Как хорошо, что я, по совету сторожа, ходил пить чай в соседний трактир: я пил его там много, с булками и молоком. Я был сыт. В сумерках меня стал разбирать сон: я уже привык спать сидя.
Зажгли тусклый фонарь, и он фантастично освещал мешки, обвесившие крестообразные перекладины и где попало, без всякого удобства и порядка развалившихся людей; не понять теперь, чья это рука, чья нога, чей это лапоть, мешок, сундучок, – все перемешалось, навалилось; ни перелезть, ни добраться до двери…
Вот идут кондуктор, контролер и сторож проверять билеты.
Кондуктор обрывал те станции в длинной хартии, которые мы уже проехали. Хорошая, простая система проверки придумана контролем, но полюбуйтесь на практике. Пока растолкают сонного человека, пока он найдет свою драгоценную хартию, пока оторвет кондуктор названия проследованных нами станций!.. Иной со сна, очумев, ничего не понимает, а когда, наконец, поймет – начинается возня: он забыл, куда положил билет. Какие рожи! Какая мимика!
Против меня сидит приличный господин, я пробую с ним заговорить: узнаю, что он петербуржец, и с особым любопытством хочу его расспросить, но почему-то боюсь даже заикнуться об Академии художеств.
– А вы по какой части? – спрашивает он.
Только теперь я вдруг почувствовал всю рискованность моего положения. Я даже как-то растерялся, мне хотелось спрятаться куда-нибудь.
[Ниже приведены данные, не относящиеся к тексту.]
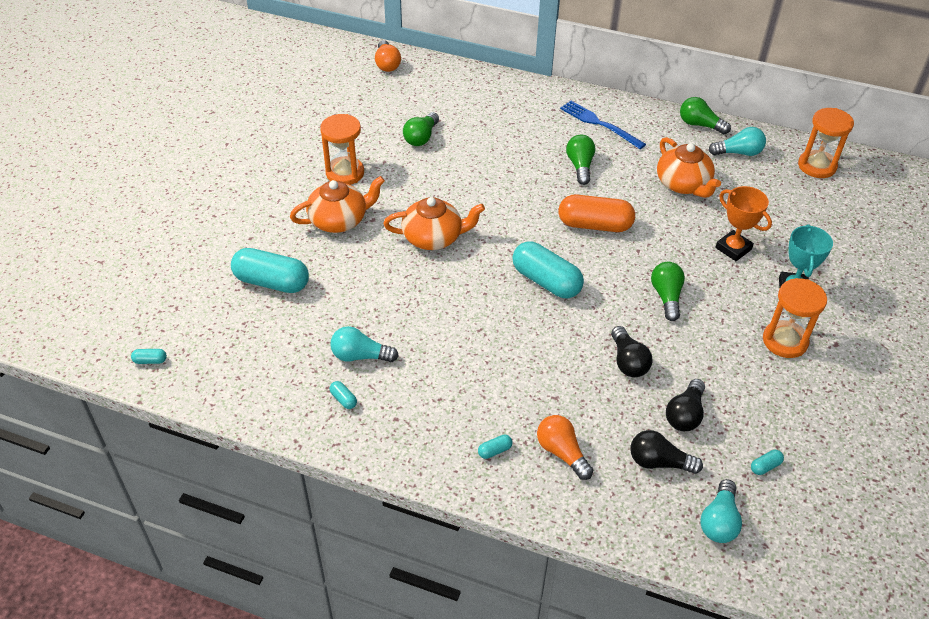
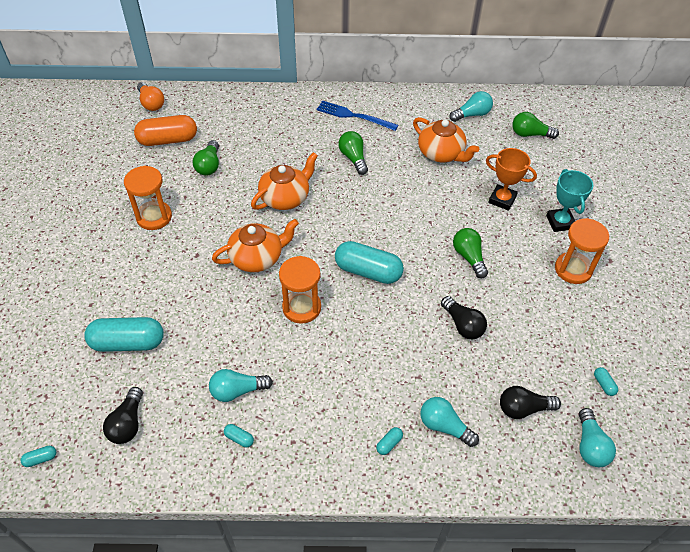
camera: 20 degrees left, 5 degrees up
(339, 220) = (167, 264): orange teapot -> orange teapot (285, 197)
(562, 452) = (444, 426): orange light bulb -> turquoise light bulb
(594, 225) = (386, 208): orange capsule -> orange capsule (168, 140)
(685, 414) = (525, 358): black light bulb -> black light bulb (128, 423)
(700, 125) = (433, 97): green light bulb -> green light bulb (530, 134)
(765, 466) = (604, 384): turquoise capsule -> turquoise capsule turned 60 degrees counterclockwise
(817, 166) = (534, 111): orange hourglass -> orange hourglass (301, 307)

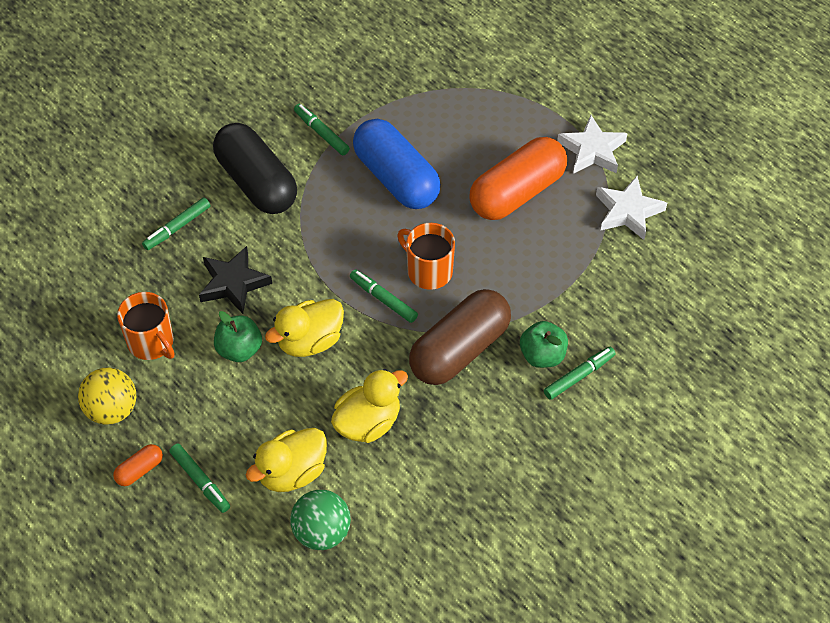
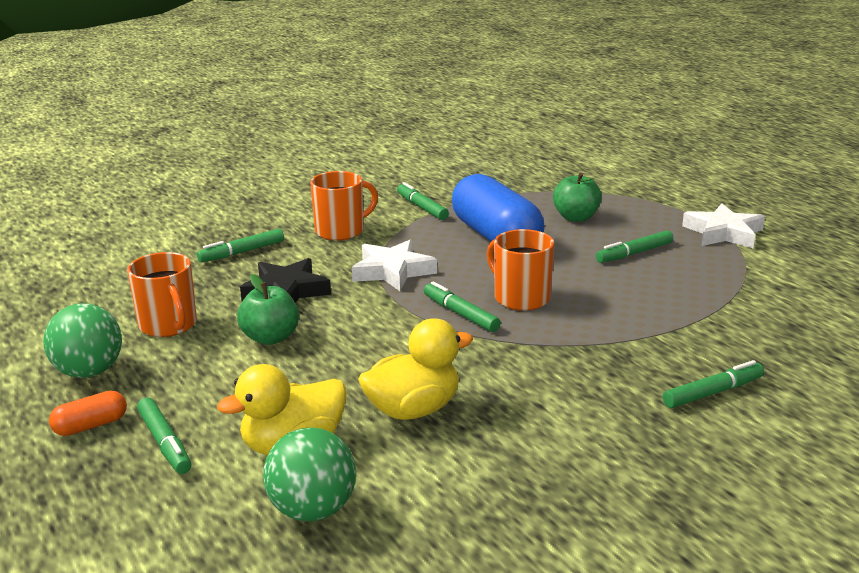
camera: 10 degrees right, 30 degrees down
(112, 410) = (89, 372): yellow ball -> green ball
(256, 182) = (341, 231): black capsule -> orange mug
(309, 341) = (359, 338): yellow duck -> none
(459, 350) = (550, 359): brown capsule -> none
(517, 192) = (634, 253): orange capsule -> green marker
(542, 355) = (661, 371): green apple -> green apple (576, 218)
(628, 211) = (770, 273): white star -> white star (392, 271)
Визави мой невольно обратил на меня внимание. Ему, как человеку уже немолодому, практику в жизни, я показался, вероятно, подозрительным. Но, сделав мне еще несколько вопросов, он успокоительно пошел мне на помощь – человек добрый, хотя и с немецким, едва заметным, выговором и практичным взглядом на жизнь.
– Так что же? Учиться, желаете учиться? Это похвально. Что же, вы в университет желаете поступить?
О боже, как он мне осветил вдруг жизнь!.. Я даже вчуже опьянел от его предположения: Неужели я чем-нибудь похож на студента? (Студентов я считал в своей душе теми героями-полубогами, на которых даже взглянуть не смел.) Я глубоко сожалел, что студенты в то время за «бунты» были лишены своей формы – голубых околышей и воротников. В своем небывалом восторге я блаженно молчал, а потом спросил его:
– А как вы думаете? К чему бы я мог быть пригоден в жизни?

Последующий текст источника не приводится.